Israel must not bind itself to Netanyahu's vulgar rhetoric on Iran
The spine-chilling fear is that one day, all of us will discover too late that we have become hostages to his Churchillian speech, but without a Churchillian victory.
Anyone who cares about Israel's future could not help but feel a chill upon hearing Benjamin Netanyahu's recent speech at the AIPAC conference - if not because of the gravity of the existential threat it described, then because of its sheer vulgarity and bad taste. The prime minister, as if he were no more than a surfer leaving feedback on a website, did not hesitate to crassly compare Israel today to the situation of European Jewry during the Holocaust. And to spice up his speech with one of those visual gimmicks he so loves, he even pulled out a photostat of correspondence in order to imply a comparison between U.S. President Barack Obama's cautious approach toward attacking Iran and President Franklin D. Roosevelt's refusal to bomb the rail lines to Auschwitz.
Netanyahu sometimes seems like he is holding a debating competition with himself. Every speech is the "speech of his life" and must overshadow its predecessor, while afterward, as if they were rehashing a sporting event, he and his aides gleefully count the number of standing ovations, especially from his American listeners. And in order to wring an ovation from the end of every sentence, it seems as if all means are legitimate: kitsch and death, threats and vows, warnings and rebukes of the entire world.
This time, too, it's not quite clear what he wanted to obtain via this inane rhetoric - a combination of wretchedness and megalomania - aside from applause. Did he want pity? To prick the conscience of the world? To terrify himself, or perhaps to inflame the Churchillian fantasy in which he lives? But one thing is clear: Aside from the fact that he deepened our feelings of victimhood, insulted the American president and narrowed the options for diplomacy, Netanyahu did not improve Israel's situation one jot by this speech, just as he hasn't by any of his others.

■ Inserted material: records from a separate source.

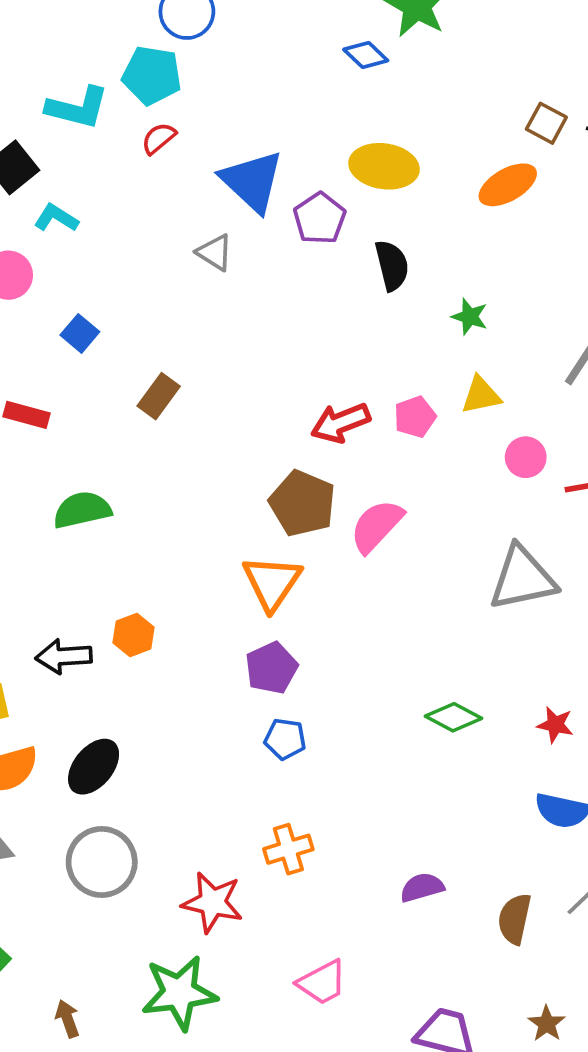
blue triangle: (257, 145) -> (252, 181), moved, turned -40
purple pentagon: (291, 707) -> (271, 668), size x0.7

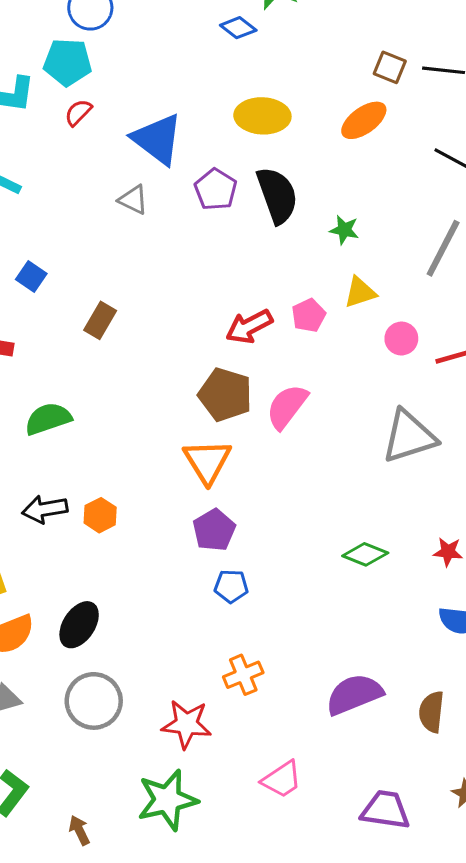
purple pentagon: (320, 218) -> (216, 189), moved
black semicircle: (392, 265) -> (277, 195), size x1.4
black arrow: (64, 656) -> (45, 509), moved
purple semicircle: (422, 887) -> (354, 694), size x1.6

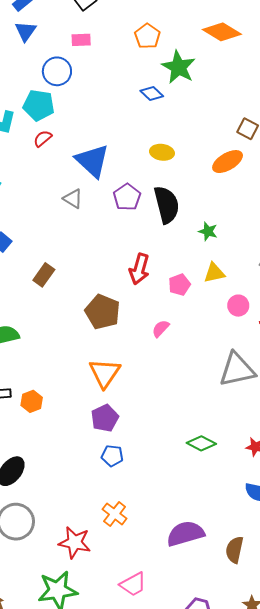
yellow ellipse: (262, 116) -> (162, 152), size x0.7
red arrow: (249, 326) -> (139, 269), moved, turned -52
brown pentagon: (225, 395) -> (103, 312), moved
pink semicircle: (287, 407) -> (161, 329), moved, size x0.6
orange cross: (243, 675) -> (115, 514), turned -35

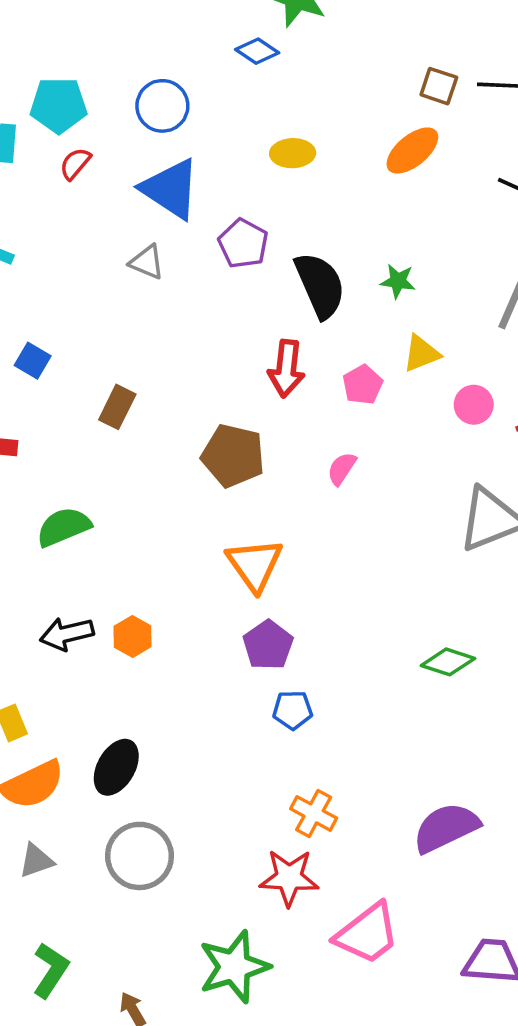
blue circle: (57, 71) -> (162, 106), moved
black semicircle: (167, 205) -> (320, 285), moved
red star: (75, 542) -> (289, 878), moved
pink trapezoid: (133, 584) -> (367, 934), size x1.4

Netanyahu isn't the first Israeli prime minister, especially from the right, to harp on the trauma of the Holocaust. But in contrast to Menachem Begin and Ariel Sharon, who at the moment of truth also displayed diplomatic and leadership abilities, Netanyahu was and remains essentially a PR man: someone for whom words and rhetoric replace reality. The spine-chilling fear is that one day, all of us - himself included, despite his caution and hesitation - will discover too late that we have become hostages to his Churchillian speech, but without a Churchillian victory.